私は勇気を出してNHKにメイルで投書をしました。「私はプロテスタントの教会の牧師をしていますが、あの説明は少し設定が間違えていると思います。オーストラリアの特産物を教会がステンドグラスにデザインしたのではなくて、世界中のキリスト教会によく描かれています。それは、聖書の中で、羊や魚が特別の意味を持っているからです。英語を勉強するには、その文化や宗教の背景も知ったほうが良いと思いますから、誤った情報を伝えることになるので、再放送では訂正されることをお勧めします。必要ならメイルのやり取りでもっとご説明します」と書きました。すると数日後返事が来ました。「おっしゃる通り、誤りでした。再放送の際はその部分をカットして放送することになりました。ありがとうございました」とのことでした。

カットして再放送ではなくて、間違えは間違えで説明したほうが良いし、次回テキストで説明すればもっと良いと思いました。再放送を見なくて誤った知識を持った人がたくさんいるし、残念だなと思いましたが、あまりしつこくしてもいけないと思い、それまでにしました。

さて、羊や魚やハトのデザインの意味はそれなりに知っていますが、「世の罪を取り除く神の小羊」について、一緒に学び、神様の呼びかけを聞いていきましょう。

2,聖書

 今年はマタイによる福音書を読み進む年ですが、先週は3章から、イエス様が洗礼を受けられたというところでした。そして今日は、ヨハネによる福音書ですがその後ともいえる話になっています。イエス様の洗礼の記事はありませんが、洗礼者ヨハネとの出会いが記されています。メシア・キリストを迎える準備のために罪の悔い改めの洗礼を授けていたヨハネと、そこに現れたイエス様。
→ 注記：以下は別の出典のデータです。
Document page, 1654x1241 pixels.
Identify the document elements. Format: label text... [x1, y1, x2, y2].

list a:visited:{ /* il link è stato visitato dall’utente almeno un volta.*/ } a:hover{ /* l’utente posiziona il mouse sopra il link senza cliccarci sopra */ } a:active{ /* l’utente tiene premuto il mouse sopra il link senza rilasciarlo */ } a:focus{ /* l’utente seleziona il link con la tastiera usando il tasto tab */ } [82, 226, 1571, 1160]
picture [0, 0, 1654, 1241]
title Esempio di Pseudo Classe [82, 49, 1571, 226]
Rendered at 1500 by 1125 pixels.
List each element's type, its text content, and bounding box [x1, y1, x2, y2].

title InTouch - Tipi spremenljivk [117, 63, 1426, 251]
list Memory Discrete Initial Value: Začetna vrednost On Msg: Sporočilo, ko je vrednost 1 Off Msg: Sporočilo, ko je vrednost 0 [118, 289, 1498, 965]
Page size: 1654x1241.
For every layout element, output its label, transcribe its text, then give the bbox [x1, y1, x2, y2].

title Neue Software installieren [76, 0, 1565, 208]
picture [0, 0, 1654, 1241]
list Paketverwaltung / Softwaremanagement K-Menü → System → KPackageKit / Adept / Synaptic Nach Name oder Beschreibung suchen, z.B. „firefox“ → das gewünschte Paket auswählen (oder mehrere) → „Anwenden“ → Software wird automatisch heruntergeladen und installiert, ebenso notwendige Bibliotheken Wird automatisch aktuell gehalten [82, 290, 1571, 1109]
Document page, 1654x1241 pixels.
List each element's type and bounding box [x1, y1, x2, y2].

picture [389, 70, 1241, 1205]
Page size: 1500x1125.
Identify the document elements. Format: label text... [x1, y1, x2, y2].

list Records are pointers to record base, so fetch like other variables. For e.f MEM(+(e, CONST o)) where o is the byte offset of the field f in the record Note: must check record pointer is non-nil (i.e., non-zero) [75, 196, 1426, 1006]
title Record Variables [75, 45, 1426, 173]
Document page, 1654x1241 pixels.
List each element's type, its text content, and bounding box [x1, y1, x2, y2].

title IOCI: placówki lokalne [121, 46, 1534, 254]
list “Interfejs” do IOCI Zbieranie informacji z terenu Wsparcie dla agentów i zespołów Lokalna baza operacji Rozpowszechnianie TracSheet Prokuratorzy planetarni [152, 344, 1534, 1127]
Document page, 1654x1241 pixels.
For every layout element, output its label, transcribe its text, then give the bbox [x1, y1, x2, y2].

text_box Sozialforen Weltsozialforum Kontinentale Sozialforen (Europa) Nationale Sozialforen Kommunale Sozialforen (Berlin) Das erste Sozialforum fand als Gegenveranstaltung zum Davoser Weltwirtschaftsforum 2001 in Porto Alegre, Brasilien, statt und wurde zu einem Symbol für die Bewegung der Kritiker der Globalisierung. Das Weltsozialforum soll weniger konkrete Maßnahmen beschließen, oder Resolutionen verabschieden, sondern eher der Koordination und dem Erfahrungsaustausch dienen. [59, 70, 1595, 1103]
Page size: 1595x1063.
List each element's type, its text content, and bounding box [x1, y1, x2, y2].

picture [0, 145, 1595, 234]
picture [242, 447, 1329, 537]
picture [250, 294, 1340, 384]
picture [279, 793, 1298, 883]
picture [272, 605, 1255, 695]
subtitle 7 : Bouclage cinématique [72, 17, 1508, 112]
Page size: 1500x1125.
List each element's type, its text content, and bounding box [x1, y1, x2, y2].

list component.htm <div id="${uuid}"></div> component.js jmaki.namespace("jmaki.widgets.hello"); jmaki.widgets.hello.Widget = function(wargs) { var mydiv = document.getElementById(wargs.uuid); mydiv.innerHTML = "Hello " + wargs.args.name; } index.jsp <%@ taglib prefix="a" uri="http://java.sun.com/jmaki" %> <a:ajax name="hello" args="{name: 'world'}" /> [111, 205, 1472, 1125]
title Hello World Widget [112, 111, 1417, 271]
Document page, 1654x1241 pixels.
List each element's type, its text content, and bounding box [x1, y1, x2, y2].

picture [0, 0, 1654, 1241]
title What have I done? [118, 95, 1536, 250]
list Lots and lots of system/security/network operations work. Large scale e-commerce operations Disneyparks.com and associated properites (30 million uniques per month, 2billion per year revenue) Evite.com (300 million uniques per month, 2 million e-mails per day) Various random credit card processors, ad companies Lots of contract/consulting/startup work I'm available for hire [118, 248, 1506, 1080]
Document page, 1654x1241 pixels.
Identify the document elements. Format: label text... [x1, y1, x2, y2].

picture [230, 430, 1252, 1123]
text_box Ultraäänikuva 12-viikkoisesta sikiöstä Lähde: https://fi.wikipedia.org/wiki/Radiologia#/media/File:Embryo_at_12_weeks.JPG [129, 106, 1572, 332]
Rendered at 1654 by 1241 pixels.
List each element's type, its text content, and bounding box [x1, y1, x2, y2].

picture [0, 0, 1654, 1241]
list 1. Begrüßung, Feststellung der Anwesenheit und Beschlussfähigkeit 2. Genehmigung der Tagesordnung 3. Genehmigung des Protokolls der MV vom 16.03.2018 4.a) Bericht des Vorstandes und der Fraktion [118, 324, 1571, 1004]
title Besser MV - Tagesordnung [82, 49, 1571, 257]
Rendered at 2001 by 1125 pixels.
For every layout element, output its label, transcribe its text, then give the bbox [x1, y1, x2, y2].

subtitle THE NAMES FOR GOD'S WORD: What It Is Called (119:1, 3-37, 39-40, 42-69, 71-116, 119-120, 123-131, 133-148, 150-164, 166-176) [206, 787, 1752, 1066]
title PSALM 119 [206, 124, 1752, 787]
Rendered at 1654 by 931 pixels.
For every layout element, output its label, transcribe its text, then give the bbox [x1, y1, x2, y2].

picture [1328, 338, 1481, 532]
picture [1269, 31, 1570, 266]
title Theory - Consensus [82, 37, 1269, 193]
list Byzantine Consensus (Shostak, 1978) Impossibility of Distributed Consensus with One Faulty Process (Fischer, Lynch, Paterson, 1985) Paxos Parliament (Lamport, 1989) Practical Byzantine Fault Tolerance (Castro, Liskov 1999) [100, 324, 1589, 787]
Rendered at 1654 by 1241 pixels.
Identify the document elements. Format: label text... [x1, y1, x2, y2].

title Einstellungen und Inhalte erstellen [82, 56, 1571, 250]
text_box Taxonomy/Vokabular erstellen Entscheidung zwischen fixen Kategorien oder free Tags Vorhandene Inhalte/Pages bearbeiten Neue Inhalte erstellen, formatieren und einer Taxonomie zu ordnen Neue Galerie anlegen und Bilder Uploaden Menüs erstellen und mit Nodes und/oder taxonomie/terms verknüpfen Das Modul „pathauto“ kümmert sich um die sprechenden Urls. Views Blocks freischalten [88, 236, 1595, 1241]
ヨハネはこの方を見て、来るべき方が来られたと、紹介します。そして自分のしている洗礼とは違う洗礼を授ける方と証します。その場では群衆に大きなことが起こったとは書かれませんが、「その翌日」にヨハネが弟子といた時にもう一度で会い、「見よ、神の子羊だ」というと、弟子たちのうち二人はヨハネの元を離れイエス様に従いました。ヨハネによれば、その一人アンデレが兄弟を連れて行きそのものもイエス様に従い、それがシモン・ペテロだったという事になります。

 さて、この「神の子羊」という言葉の意味を学ばねば、その深い意味はわかりません。それには三つの意味があると考えられます。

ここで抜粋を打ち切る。